# Gas station without pumps

## 2011 October 10

### Designing tests

Filed under: Uncategorized — gasstationwithoutpumps @ 16:26
Tags: , , , , , ,

A post on Overthinking my teaching by Christopher Danielson, Those aren’t numbers, so don’t treat them as though they were!, lead me to do some thinking about grading systems.  The post itself was about converting standards-based grading (SBG) schemes into point-based schemes so that you got the “right” results when you took percentages and converted back to A, B, C, D, F grades.

Of course, I don’t understand why so many users of SBG systems insist on using numbers for their categories in the first place.  I guess that the “grades-are-evil” meme has so taken root in teacher training that teachers can’t envision using letters for their category names, even when their categories correspond very closely to the original uses of the grade letters. Mr. Danielson says

Maybe you think of it this way:
4 Accomplished
3 Proficient
2 Beginning
1 Struggling
0 Missing

which looks to me exactly the same as saying
A Accomplished
B Proficient
C Beginning
D Struggling
F Missing

He then goes on to assign points for each category (A=40, B=34, C=30, D=26, F=0), to get the percentage-based gradebook he is forced to use to report grades the way he wants (he wants to make sure that students make up any missing assessments, and will fail if they don’t).

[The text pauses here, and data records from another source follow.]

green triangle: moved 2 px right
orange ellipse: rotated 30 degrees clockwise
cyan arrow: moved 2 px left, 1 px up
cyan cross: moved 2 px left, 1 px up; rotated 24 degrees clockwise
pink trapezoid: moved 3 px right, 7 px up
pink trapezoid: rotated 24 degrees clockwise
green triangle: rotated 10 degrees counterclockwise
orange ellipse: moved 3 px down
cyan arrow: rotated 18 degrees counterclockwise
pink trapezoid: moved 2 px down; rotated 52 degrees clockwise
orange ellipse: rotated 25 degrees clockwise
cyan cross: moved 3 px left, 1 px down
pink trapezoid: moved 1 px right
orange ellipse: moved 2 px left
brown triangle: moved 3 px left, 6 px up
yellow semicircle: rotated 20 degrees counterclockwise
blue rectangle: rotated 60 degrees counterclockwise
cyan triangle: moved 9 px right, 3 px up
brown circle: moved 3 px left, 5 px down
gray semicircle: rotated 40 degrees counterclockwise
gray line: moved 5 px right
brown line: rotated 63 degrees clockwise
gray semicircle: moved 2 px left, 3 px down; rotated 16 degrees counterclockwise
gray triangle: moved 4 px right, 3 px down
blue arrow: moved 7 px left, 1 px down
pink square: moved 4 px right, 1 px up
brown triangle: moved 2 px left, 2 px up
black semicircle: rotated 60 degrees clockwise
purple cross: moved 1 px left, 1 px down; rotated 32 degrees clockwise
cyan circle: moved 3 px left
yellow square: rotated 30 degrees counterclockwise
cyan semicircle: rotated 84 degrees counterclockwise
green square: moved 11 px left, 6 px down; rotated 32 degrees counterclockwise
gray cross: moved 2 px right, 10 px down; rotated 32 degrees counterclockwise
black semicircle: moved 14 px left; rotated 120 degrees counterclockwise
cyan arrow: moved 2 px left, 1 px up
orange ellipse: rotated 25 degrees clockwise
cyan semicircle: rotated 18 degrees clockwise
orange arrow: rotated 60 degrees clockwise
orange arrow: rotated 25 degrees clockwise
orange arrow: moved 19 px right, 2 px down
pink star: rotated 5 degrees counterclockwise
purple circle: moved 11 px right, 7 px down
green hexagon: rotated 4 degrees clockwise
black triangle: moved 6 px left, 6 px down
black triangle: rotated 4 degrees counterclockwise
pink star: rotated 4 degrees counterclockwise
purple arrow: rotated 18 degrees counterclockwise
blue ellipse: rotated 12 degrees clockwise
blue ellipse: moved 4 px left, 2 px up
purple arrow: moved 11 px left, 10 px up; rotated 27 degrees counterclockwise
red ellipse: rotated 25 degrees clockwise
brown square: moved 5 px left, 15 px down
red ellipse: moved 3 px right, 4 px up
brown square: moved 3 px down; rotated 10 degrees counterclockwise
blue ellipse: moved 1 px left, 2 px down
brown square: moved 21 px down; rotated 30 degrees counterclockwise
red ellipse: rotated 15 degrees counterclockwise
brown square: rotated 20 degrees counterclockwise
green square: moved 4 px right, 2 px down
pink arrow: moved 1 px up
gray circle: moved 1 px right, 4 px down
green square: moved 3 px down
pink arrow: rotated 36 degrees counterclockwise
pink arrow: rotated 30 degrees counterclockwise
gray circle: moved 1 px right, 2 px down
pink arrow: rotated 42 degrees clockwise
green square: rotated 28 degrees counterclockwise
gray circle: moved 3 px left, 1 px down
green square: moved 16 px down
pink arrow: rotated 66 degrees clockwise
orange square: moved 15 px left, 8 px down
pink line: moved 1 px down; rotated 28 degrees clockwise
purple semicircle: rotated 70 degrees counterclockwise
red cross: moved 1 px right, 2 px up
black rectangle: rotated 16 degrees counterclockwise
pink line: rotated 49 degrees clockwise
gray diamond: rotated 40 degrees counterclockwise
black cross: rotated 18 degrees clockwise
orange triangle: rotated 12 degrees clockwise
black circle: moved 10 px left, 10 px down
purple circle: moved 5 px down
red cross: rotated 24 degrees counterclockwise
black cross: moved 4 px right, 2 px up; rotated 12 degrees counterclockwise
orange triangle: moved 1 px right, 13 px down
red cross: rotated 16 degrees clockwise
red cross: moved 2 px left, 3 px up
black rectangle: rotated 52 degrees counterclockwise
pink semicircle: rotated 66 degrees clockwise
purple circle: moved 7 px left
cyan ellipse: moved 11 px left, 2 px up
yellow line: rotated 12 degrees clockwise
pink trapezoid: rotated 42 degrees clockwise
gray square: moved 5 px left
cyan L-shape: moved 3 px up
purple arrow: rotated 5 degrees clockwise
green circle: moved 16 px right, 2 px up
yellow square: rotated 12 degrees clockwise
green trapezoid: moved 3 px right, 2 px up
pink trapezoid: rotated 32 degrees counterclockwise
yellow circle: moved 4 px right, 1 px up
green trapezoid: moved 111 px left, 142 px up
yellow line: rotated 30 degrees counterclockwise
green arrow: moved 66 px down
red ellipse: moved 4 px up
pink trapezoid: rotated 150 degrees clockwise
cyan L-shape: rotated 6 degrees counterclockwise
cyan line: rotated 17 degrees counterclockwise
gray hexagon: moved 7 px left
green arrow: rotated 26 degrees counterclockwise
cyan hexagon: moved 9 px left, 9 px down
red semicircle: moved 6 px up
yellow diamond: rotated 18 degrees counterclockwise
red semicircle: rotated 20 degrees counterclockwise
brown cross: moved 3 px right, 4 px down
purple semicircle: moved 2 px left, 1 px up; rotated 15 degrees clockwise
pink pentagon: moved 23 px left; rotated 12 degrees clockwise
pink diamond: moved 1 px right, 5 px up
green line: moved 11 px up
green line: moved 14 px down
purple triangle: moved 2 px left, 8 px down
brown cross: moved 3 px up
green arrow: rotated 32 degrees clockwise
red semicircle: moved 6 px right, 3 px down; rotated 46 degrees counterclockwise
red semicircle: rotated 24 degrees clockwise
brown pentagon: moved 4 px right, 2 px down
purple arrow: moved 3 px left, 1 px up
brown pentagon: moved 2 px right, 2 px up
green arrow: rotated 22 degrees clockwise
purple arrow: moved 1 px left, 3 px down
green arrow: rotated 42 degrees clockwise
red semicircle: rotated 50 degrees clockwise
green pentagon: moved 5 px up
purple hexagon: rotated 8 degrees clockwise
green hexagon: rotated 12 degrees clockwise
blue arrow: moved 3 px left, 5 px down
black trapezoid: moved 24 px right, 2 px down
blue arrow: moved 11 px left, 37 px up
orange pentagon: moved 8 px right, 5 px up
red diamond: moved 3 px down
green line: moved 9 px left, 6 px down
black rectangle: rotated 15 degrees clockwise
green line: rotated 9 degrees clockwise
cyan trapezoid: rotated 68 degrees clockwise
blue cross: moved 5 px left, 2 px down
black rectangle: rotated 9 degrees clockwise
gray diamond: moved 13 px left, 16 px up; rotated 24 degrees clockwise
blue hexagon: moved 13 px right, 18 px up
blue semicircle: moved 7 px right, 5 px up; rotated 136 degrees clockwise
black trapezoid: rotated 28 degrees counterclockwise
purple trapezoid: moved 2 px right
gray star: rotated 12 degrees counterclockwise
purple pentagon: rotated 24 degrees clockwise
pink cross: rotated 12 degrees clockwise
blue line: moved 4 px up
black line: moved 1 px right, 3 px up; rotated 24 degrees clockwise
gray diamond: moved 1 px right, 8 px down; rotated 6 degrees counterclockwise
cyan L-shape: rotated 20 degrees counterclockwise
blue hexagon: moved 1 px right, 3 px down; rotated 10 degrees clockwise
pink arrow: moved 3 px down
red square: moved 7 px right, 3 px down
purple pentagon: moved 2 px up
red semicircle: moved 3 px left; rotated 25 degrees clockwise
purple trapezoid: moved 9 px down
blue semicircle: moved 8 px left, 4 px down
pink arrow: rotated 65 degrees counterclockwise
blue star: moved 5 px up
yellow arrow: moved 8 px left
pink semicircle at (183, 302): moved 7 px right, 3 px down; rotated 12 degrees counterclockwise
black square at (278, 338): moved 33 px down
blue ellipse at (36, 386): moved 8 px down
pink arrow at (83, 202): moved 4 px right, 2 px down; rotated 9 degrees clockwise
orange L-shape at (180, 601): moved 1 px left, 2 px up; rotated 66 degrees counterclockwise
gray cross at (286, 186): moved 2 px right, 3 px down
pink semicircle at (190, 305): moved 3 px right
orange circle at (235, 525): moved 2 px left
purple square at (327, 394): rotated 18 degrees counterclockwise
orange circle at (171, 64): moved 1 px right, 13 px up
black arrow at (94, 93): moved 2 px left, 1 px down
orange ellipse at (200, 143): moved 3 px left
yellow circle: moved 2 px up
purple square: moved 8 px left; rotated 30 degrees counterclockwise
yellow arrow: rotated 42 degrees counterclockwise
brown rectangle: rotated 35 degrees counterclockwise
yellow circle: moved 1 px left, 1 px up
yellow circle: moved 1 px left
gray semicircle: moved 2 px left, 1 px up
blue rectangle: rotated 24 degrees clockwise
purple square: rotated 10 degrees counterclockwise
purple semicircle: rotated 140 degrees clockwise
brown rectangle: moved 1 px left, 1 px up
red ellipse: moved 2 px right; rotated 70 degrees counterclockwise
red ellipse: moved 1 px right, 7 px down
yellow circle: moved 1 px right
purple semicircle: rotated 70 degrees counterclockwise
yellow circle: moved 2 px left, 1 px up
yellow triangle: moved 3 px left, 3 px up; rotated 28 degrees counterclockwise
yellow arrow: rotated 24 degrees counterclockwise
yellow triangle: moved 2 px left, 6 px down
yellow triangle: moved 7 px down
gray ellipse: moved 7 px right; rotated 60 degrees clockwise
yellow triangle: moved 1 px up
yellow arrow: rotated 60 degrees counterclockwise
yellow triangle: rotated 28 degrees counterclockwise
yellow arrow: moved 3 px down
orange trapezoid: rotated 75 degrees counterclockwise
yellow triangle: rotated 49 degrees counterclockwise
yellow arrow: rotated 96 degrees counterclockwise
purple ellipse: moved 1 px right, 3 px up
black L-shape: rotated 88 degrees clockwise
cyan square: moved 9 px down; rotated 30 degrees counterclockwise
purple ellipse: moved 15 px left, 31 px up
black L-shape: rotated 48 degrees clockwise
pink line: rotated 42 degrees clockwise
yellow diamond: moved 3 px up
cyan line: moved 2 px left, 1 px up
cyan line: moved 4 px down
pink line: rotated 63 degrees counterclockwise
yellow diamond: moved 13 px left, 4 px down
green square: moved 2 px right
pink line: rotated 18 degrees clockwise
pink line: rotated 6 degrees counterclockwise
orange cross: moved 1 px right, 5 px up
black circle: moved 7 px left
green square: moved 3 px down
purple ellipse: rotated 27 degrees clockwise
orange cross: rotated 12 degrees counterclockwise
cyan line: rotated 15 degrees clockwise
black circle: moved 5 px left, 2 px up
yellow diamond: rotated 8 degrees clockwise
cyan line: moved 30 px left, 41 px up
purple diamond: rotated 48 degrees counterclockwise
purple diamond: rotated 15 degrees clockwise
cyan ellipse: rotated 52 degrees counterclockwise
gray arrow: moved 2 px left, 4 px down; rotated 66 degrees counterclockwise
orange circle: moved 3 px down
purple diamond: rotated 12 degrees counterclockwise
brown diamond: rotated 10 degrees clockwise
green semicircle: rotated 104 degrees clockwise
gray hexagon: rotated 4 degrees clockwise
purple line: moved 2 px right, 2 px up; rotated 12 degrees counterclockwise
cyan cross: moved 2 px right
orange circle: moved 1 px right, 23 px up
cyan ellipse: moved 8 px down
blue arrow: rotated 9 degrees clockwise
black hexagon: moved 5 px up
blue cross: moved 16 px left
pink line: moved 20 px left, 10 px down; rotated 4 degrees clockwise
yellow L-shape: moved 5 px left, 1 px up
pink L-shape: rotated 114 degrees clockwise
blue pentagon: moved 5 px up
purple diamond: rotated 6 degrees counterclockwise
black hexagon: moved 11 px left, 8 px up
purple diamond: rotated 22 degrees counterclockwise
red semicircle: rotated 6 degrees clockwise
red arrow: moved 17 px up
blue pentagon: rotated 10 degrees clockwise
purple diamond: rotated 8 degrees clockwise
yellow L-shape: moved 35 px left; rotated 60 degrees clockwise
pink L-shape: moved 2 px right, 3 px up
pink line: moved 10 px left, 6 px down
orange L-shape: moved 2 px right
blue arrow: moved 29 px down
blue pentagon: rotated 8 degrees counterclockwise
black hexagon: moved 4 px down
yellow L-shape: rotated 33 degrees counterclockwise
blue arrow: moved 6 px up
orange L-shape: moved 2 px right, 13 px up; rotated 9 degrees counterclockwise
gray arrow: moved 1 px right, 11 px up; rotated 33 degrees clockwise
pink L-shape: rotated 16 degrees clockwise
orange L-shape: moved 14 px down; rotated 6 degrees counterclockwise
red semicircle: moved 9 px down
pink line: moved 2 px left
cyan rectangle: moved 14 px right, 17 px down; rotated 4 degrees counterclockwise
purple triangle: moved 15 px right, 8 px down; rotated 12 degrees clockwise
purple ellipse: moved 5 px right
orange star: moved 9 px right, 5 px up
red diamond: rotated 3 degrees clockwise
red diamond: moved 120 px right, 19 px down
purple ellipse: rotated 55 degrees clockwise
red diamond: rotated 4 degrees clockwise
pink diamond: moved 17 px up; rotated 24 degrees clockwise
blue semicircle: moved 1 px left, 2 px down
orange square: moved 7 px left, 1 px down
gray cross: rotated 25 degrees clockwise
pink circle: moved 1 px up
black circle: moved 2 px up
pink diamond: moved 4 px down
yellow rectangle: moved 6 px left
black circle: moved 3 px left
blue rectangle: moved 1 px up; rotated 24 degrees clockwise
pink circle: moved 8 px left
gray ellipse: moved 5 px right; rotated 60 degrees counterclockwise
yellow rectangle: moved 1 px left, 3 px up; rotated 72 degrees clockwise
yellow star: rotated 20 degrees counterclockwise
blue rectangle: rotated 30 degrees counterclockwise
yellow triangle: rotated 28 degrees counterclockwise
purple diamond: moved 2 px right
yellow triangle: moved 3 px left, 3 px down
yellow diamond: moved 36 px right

I rarely give tests these days, since the skills I’m interested in assessing are ones that take time to display (being able to write and revise detailed papers or to design and code moderately complicated programs).  When I do assess students, I end up using letter grades, which have meanings more like the standards-based grading categories than percentages.  When I need to average, I see no problem with assigning A+=4.3, A=4.0, A-=3.7, B+=3.3, … and averaging those values.  But I teach at a university, where the individual faculty have full control over the grades.  (If a student feels a grade has been unfairly given, the most anyone other than the original faculty member can do is change the course to a pass/fail or remove the course from the record—only the person who issued the grade can change it.)

The problem that I see is not with the SBG categories nor with assigning points to get the desired outcome, but with the notion of fixed meanings for percentages.  I have never understood why so many educators insist that all assessments (homework, tests, quizzes, exams, … ) must be designed so that 90% right is an A, 80–90% is a B, 70–80% is a C, and 60–70% is a D.

From an information-theoretic standpoint, such an assessment provides much less information than one in which the scores are uniformly distributed over 0–100%.  In fact, a test in which almost all students get 50% or more could be half as long (eliminating the easiest questions) with almost no loss of information. Or, if the test were kept the same length, it could be made less sensitive to random measurement error, by testing the material more thoroughly. The standardized tests like the SAT, ACT, and AP exams are not designed so that everyone gets at least 50% right—every question is written so that some fraction of the test takers get it wrong.

Item-response theory, one of the standard methods for designing tests, suggests that the probability of a student getting a question right follows a sigmoidal function of the student’s ability being measured, and that each question can be characterized by the difficulty of the question (the student ability level which leads to a 50% probability of getting the question right) and the slope of the probability function at that point.  A test consists of a mixture of questions with different characteristics.

If all the questions are about the same difficulty, then the test will be very good at distinguishing students below that level from students above that level, but tell us very little about students who are not near the threshold.  (This is good design for a certification test, which is scored on a strict pass/fail basis.) Tests designed to tell us something about all the students, however, need to have a mixture of questions of different difficulty, covering the range of abilities of the students.  Requiring a median score around 85%, however, ensures that most of the questions have to be easy, so that there is a lot of information provided about how the bottom of the class is doing, and very little about how the top is doing. This fits in well with the current political insistence on focusing all educational resources on the students at the bottom (see Debate about how schools treat gifted students), but not with an educational model that insists that all students be taught.

I have seen one family of tests that does a good job of extracting nearly maximal information: the AMC math contests (AMC-8, AMC-10, AMC-12). Those tests are designed with very few easy questions and a few very hard ones.  The average score on the AMC-8 is typically around 40%, and the median for the AMC-10 is around 55%.  The tails of the distribution go out to the edges of scoring on the AMC-8, with a small number of students getting all the questions right and a smaller number getting them all wrong.  (The AMC-10 has too many easy questions, and so has too few students getting the lowest scores.) Since one purpose of the test is to identify those students on the far right tail who are worth coaching for more difficult math contests, a lower mean score might be useful, to get more accurate measurement at the top end.

One possible explanation for requiring assessments to have such a high percentage right for passing is that the point of an exam for the people who make these rules it not to get useful information about the students, but to reassure students about how much they know—to bolster their self-esteem and confidence. Personally, I don’t see a lot of pedagogic value in that.  Students pay more attention to their mistakes than to success on trivial problems, so they are more likely to learn from a difficult test than an easy one.  (I’ve also met too many students who have a very inflated view of their abilities, partly as a result of having never been given anything remotely challenging.)